Work request: Every entry below must be transcribed exactly, with no line missing.

Source material:

--*--

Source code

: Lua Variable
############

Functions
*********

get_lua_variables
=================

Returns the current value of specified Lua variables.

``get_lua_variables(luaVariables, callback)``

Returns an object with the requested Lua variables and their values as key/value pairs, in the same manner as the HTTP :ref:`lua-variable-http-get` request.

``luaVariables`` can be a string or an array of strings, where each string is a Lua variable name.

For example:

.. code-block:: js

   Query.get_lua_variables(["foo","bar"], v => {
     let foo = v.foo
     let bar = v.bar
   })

--*--

Written solution:
Source code

: Lua Variable
############

Functions
*********

get_lua_variables
=================

Returns the current value of specified Lua variables.

``get_lua_variables(luaVariables, callback)``

Returns an object with the requested Lua variables and their values as key/value pairs, in the same manner as the HTTP :ref:`lua-variable-http-get` request.

``luaVariables`` can be a string or an array of strings, where each string is a Lua variable name.

For example:

.. code-block:: js

   Query.get_lua_variables(["foo","bar"], v => {
     let foo = v.foo
     let bar = v.bar
   })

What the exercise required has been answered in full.